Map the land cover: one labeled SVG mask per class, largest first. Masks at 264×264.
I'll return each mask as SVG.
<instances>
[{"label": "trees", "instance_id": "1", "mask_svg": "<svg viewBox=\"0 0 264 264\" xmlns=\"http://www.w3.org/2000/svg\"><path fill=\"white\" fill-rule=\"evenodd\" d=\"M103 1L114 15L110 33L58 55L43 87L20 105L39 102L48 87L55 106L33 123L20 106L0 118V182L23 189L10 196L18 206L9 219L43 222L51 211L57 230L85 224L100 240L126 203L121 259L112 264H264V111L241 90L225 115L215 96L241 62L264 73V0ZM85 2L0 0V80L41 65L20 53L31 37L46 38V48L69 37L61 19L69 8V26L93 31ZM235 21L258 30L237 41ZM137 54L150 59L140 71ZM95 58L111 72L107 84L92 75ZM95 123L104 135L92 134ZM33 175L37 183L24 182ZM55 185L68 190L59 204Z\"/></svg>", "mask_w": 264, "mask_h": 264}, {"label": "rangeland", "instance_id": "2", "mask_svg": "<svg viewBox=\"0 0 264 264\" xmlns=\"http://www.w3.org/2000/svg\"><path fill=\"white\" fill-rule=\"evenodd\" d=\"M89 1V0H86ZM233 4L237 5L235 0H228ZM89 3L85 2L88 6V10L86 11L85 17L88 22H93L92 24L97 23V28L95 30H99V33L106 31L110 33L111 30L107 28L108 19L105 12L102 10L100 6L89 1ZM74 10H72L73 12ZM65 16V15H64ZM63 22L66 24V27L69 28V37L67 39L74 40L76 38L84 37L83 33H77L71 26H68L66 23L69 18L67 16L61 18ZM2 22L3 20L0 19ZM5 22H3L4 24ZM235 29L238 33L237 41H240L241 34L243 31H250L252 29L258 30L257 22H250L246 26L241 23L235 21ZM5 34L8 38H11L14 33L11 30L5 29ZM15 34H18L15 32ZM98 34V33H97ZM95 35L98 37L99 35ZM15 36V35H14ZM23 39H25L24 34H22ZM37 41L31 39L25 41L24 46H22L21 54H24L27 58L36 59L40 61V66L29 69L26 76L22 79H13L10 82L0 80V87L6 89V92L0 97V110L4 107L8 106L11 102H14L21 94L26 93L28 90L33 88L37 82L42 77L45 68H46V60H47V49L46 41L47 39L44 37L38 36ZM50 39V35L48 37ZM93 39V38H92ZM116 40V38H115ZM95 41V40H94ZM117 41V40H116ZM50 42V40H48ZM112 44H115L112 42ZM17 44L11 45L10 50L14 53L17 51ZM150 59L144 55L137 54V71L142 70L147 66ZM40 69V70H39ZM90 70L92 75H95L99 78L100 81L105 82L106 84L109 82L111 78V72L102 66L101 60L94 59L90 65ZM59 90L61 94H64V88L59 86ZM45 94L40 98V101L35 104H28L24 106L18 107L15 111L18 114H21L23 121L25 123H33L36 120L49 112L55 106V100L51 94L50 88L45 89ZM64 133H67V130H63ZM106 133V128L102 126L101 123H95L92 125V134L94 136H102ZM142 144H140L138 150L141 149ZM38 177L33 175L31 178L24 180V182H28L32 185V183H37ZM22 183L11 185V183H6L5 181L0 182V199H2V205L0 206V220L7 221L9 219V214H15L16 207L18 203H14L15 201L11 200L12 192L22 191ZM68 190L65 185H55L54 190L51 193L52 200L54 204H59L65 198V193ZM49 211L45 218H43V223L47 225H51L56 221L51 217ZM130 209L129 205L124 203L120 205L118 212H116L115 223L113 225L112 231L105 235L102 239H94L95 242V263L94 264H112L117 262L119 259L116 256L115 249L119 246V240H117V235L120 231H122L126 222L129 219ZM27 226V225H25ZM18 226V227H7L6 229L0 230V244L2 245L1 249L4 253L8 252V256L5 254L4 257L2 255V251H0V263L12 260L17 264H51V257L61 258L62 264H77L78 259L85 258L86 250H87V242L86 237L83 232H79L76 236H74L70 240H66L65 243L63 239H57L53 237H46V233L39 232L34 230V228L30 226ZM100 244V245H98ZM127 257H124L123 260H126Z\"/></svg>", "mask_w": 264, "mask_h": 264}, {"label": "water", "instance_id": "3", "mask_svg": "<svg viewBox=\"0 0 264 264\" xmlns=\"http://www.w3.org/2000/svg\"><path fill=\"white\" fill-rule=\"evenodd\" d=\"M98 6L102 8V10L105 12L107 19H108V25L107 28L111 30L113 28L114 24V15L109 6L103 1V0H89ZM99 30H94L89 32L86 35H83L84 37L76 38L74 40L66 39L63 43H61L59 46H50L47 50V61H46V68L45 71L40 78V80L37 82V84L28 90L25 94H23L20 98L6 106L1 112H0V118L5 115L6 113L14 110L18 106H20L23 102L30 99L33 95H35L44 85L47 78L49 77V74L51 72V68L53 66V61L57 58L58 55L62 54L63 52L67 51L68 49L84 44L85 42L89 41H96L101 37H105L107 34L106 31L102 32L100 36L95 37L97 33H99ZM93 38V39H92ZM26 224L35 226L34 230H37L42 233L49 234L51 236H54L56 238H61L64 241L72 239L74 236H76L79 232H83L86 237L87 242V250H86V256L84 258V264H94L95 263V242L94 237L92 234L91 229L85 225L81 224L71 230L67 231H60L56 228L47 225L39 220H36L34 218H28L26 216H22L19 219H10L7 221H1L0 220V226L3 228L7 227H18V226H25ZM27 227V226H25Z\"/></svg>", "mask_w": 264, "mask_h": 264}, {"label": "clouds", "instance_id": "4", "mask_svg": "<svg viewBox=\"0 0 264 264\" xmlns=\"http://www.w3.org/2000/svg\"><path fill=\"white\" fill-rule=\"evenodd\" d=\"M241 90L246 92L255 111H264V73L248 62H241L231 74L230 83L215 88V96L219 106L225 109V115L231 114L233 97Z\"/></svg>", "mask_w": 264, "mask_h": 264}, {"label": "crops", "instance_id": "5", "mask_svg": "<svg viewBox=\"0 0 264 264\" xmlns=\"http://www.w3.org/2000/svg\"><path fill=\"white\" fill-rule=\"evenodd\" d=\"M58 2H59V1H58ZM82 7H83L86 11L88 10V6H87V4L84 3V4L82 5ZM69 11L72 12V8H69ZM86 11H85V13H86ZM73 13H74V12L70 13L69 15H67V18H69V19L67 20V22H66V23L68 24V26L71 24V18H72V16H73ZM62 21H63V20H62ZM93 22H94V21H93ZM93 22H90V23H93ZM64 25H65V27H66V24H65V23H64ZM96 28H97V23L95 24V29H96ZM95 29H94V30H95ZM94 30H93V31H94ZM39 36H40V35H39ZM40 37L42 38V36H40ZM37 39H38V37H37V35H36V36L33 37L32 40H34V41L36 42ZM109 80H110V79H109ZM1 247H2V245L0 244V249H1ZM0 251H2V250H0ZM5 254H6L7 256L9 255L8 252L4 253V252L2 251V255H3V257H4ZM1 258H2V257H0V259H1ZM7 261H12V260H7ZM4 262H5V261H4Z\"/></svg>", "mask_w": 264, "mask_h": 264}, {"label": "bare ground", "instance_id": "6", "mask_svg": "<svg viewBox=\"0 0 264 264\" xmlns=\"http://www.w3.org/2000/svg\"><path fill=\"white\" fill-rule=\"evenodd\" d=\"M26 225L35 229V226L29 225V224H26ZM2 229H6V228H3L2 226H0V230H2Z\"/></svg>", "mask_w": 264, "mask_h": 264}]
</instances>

===

## Task directions
Copy the items above word for word, changing nothing in any line.

## Reply to the task
Map the land cover: one labeled SVG mask per class, largest first. Masks at 264×264.
I'll return each mask as SVG.
<instances>
[{"label": "trees", "instance_id": "1", "mask_svg": "<svg viewBox=\"0 0 264 264\" xmlns=\"http://www.w3.org/2000/svg\"><path fill=\"white\" fill-rule=\"evenodd\" d=\"M103 1L114 15L110 33L58 55L43 87L20 105L39 102L48 87L55 106L33 123L20 106L0 118V182L23 189L10 196L18 206L9 219L43 222L51 211L57 230L85 224L100 240L126 203L121 259L112 264H264V111L241 90L225 115L215 96L241 62L264 73V0ZM85 2L0 0V80L41 65L20 53L31 37L46 38V48L69 37L61 19L69 8V26L93 31ZM235 21L258 30L237 41ZM137 54L150 59L140 71ZM95 58L111 72L107 84L92 75ZM95 123L104 135L92 134ZM33 175L37 183L24 182ZM55 185L68 190L59 204Z\"/></svg>", "mask_w": 264, "mask_h": 264}, {"label": "rangeland", "instance_id": "2", "mask_svg": "<svg viewBox=\"0 0 264 264\" xmlns=\"http://www.w3.org/2000/svg\"><path fill=\"white\" fill-rule=\"evenodd\" d=\"M89 1V0H86ZM233 4L237 5L235 0H228ZM89 3L85 2L88 6V10L86 11L85 17L88 22H93L92 24L97 23V28L95 30H99V33L106 31L110 33L111 30L107 28L108 19L105 12L102 10L100 6L89 1ZM74 10H72L73 12ZM65 16V15H64ZM63 22L66 24V27L69 28V37L67 39L74 40L76 38L84 37L83 33H77L71 26H68L66 23L69 18L67 16L61 18ZM2 22L3 20L0 19ZM5 22H3L4 24ZM235 29L238 33L237 41H240L241 34L243 31H250L252 29L258 30L257 22H250L246 26L241 23L235 21ZM5 34L8 38H11L14 33L11 30L5 29ZM15 34H18L15 32ZM98 34V33H97ZM95 35L98 37L99 35ZM15 36V35H14ZM23 39H25L24 34H22ZM37 41L31 39L25 41L24 46H22L21 54H24L27 58L36 59L40 61V66L29 69L26 76L22 79H13L10 82L0 80V87L6 89V92L0 97V110L4 107L8 106L11 102H14L21 94L26 93L28 90L33 88L37 82L42 77L45 68H46V60H47V49L46 41L47 39L44 37L38 36ZM50 39V35L48 37ZM93 39V38H92ZM116 40V38H115ZM95 41V40H94ZM117 41V40H116ZM50 42V40H48ZM112 44H115L112 42ZM17 44L11 45L10 50L14 53L17 51ZM150 59L144 55L137 54V71L142 70L147 66ZM40 69V70H39ZM90 70L92 75H95L99 78L100 81L105 82L106 84L109 82L111 78V72L102 66L101 60L94 59L90 65ZM59 90L61 94H64V88L59 86ZM45 94L40 98V101L35 104H28L24 106L18 107L15 111L18 114H21L23 121L25 123H33L36 120L49 112L55 106V100L51 94L50 88L45 89ZM64 133H67V130H63ZM106 133V128L102 126L101 123H95L92 125V134L94 136H102ZM142 144H140L138 150L141 149ZM38 177L33 175L31 178L24 180V182H28L32 185V183H37ZM22 183L11 185V183H6L5 181L0 182V199H2V205L0 206V220L7 221L9 219V214H15L16 207L18 203H14L15 201L11 200L12 192L22 191ZM68 190L65 185H55L54 190L51 193L52 200L54 204H59L65 198V193ZM49 211L45 218H43V223L47 225H51L56 221L51 217ZM130 209L129 205L124 203L120 205L118 212H116L115 223L113 225L112 231L105 235L102 239H94L95 242V263L94 264H112L117 262L119 259L116 256L115 249L119 246V240H117V235L120 231H122L126 222L129 219ZM27 226V225H25ZM18 226V227H7L6 229L0 230V244L2 245L1 249L4 253L8 252V256L5 254L4 257L2 255V251H0V263L12 260L17 264H51V257L61 258L62 264H77L78 259L85 258L86 250H87V242L86 237L83 232H79L76 236H74L70 240H66L65 243L63 239H57L53 237H46V233L39 232L34 230V228L30 226ZM100 244V245H98ZM127 257H124L123 260H126Z\"/></svg>", "mask_w": 264, "mask_h": 264}, {"label": "water", "instance_id": "3", "mask_svg": "<svg viewBox=\"0 0 264 264\" xmlns=\"http://www.w3.org/2000/svg\"><path fill=\"white\" fill-rule=\"evenodd\" d=\"M98 6L102 8V10L105 12L107 19H108V25L107 28L111 30L113 28L114 24V15L109 6L103 1V0H89ZM99 30H94L89 32L86 35H83L84 37L76 38L74 40L66 39L63 43H61L59 46H50L47 50V61H46V68L45 71L40 78V80L37 82V84L28 90L25 94H23L20 98L6 106L1 112H0V118L5 115L6 113L14 110L18 106H20L23 102L30 99L33 95H35L44 85L47 78L49 77V74L51 72V68L53 66V61L57 58L58 55L62 54L63 52L67 51L68 49L84 44L85 42L89 41H96L101 37H105L107 34L106 31L102 32L100 36L95 37L97 33H99ZM93 38V39H92ZM26 224L35 226L34 230H37L42 233L49 234L51 236H54L56 238H61L64 241L72 239L74 236H76L79 232H83L86 237L87 242V250H86V256L84 258V264H94L95 263V242L94 237L92 234L91 229L85 225L81 224L71 230L67 231H60L56 228L47 225L39 220H36L34 218H28L26 216H22L19 219H10L7 221H1L0 220V226L3 228L7 227H18V226H25ZM27 227V226H25Z\"/></svg>", "mask_w": 264, "mask_h": 264}, {"label": "clouds", "instance_id": "4", "mask_svg": "<svg viewBox=\"0 0 264 264\" xmlns=\"http://www.w3.org/2000/svg\"><path fill=\"white\" fill-rule=\"evenodd\" d=\"M241 90L246 92L255 111H264V73L248 62H241L231 74L230 83L215 88V96L219 106L225 109V115L231 114L233 97Z\"/></svg>", "mask_w": 264, "mask_h": 264}, {"label": "crops", "instance_id": "5", "mask_svg": "<svg viewBox=\"0 0 264 264\" xmlns=\"http://www.w3.org/2000/svg\"><path fill=\"white\" fill-rule=\"evenodd\" d=\"M58 2H59V1H58ZM82 7H83L86 11L88 10V6H87V4L84 3V4L82 5ZM69 11L72 12V8H69ZM86 11H85V13H86ZM73 13H74V12L70 13L69 15H67V18H69V19L67 20V22H66V23L68 24V26L71 24V18H72V16H73ZM62 21H63V20H62ZM93 22H94V21H93ZM93 22H90V23H93ZM64 25H65V27H66V24H65V23H64ZM96 28H97V23L95 24V29H96ZM95 29H94V30H95ZM94 30H93V31H94ZM39 36H40V35H39ZM40 37L42 38V36H40ZM37 39H38V37H37V35H36V36L33 37L32 40H34V41L36 42ZM109 80H110V79H109ZM1 247H2V245L0 244V249H1ZM0 251H2V250H0ZM5 254H6L7 256L9 255L8 252L4 253V252L2 251V255H3V257H4ZM1 258H2V257H0V259H1ZM7 261H12V260H7ZM4 262H5V261H4Z\"/></svg>", "mask_w": 264, "mask_h": 264}, {"label": "bare ground", "instance_id": "6", "mask_svg": "<svg viewBox=\"0 0 264 264\" xmlns=\"http://www.w3.org/2000/svg\"><path fill=\"white\" fill-rule=\"evenodd\" d=\"M26 225L35 229V226L29 225V224H26ZM2 229H6V228H3L2 226H0V230H2Z\"/></svg>", "mask_w": 264, "mask_h": 264}]
</instances>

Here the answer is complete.